* **The task**
Every line below between the line holding "Read more about" and the line holding "Code and data", inclusive, should be repeated exactly, and all other lines omitted.

----- Data for this exercise -----

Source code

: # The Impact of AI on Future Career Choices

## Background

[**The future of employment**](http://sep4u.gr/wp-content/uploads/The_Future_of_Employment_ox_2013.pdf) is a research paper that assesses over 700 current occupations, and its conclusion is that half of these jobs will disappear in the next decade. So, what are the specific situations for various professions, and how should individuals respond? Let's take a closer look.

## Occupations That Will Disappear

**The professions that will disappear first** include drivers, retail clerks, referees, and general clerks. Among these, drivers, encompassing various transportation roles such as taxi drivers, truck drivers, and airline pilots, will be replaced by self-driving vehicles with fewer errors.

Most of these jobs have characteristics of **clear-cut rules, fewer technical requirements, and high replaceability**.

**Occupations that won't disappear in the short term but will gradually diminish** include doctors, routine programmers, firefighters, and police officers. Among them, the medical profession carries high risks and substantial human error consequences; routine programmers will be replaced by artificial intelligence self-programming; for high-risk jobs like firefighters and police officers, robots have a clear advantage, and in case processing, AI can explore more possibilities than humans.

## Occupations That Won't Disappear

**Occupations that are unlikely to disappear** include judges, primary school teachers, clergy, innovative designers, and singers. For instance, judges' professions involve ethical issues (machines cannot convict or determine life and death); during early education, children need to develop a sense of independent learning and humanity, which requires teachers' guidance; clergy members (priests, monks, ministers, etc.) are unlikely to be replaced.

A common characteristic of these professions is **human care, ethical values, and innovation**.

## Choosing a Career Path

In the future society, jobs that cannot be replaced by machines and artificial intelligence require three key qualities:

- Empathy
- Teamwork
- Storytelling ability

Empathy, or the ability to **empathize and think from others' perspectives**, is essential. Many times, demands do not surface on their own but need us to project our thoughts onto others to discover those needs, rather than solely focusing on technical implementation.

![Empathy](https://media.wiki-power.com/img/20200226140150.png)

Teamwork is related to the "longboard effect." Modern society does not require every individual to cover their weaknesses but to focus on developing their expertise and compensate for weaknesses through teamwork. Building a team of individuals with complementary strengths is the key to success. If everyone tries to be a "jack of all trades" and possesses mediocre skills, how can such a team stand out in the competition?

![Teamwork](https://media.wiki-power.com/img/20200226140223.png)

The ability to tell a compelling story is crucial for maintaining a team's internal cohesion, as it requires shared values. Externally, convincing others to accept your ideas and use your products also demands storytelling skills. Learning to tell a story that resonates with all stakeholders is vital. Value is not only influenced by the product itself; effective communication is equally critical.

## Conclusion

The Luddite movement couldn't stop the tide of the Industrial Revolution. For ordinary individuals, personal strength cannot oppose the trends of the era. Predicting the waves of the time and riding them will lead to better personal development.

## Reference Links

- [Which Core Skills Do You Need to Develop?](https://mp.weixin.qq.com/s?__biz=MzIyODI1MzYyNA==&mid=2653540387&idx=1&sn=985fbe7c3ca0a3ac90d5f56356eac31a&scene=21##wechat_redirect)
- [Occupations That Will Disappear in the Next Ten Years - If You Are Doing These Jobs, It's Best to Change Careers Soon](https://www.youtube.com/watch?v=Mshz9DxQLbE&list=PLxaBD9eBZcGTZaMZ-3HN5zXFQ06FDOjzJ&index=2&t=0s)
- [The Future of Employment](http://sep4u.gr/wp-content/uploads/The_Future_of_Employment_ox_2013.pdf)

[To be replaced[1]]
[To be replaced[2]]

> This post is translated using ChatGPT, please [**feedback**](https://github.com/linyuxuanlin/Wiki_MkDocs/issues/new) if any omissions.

-----
----- Data for this exercise -----

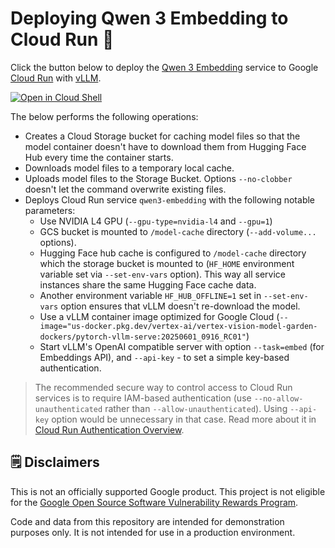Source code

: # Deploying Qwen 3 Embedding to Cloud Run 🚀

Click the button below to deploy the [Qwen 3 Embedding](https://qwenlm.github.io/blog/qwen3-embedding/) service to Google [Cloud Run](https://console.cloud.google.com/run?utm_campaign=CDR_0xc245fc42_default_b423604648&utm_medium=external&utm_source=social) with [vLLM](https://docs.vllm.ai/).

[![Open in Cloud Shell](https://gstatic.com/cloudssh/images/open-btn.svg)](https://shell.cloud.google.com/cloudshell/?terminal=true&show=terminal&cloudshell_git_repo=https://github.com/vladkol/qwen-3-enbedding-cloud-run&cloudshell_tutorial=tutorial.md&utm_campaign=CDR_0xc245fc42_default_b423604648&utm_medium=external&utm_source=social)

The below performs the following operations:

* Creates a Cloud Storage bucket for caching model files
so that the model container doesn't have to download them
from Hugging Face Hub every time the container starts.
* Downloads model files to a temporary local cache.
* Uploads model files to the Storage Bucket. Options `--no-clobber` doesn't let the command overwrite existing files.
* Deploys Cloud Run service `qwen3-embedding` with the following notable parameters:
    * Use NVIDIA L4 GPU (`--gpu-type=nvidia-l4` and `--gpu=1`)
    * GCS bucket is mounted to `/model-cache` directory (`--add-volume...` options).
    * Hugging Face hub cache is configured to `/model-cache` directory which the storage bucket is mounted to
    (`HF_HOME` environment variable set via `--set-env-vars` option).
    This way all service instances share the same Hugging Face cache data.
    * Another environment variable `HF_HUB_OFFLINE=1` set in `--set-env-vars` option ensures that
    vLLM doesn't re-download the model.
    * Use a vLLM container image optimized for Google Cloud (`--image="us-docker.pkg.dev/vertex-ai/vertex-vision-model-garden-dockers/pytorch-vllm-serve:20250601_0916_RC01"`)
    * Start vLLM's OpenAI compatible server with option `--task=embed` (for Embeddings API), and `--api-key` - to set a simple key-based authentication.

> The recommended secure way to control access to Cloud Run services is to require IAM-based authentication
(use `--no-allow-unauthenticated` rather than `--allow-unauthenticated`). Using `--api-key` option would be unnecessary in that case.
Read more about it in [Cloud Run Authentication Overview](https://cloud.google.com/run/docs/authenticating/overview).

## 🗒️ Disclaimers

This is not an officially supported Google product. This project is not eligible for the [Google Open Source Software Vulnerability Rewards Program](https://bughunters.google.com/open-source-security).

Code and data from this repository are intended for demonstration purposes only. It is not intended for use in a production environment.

-----
----- Data for this exercise -----

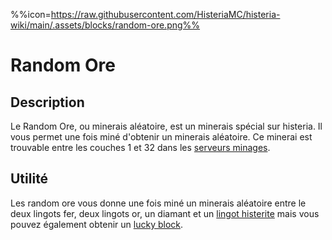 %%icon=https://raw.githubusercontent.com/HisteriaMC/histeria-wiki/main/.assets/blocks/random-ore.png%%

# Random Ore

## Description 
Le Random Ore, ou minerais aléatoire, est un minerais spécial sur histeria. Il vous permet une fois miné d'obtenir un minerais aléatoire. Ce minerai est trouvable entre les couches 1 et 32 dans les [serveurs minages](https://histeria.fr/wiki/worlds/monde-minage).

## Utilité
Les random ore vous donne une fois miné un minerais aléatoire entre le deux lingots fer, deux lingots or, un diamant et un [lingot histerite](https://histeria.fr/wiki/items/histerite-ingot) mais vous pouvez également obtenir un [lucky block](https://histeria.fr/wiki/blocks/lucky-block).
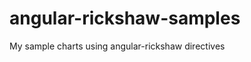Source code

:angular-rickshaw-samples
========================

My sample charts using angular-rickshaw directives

-----

* **Reply to the exercise**
Read more about it in [Cloud Run Authentication Overview](https://cloud.google.com/run/docs/authenticating/overview).

## 🗒️ Disclaimers

This is not an officially supported Google product. This project is not eligible for the [Google Open Source Software Vulnerability Rewards Program](https://bughunters.google.com/open-source-security).

Code and data from this repository are intended for demonstration purposes only. It is not intended for use in a production environment.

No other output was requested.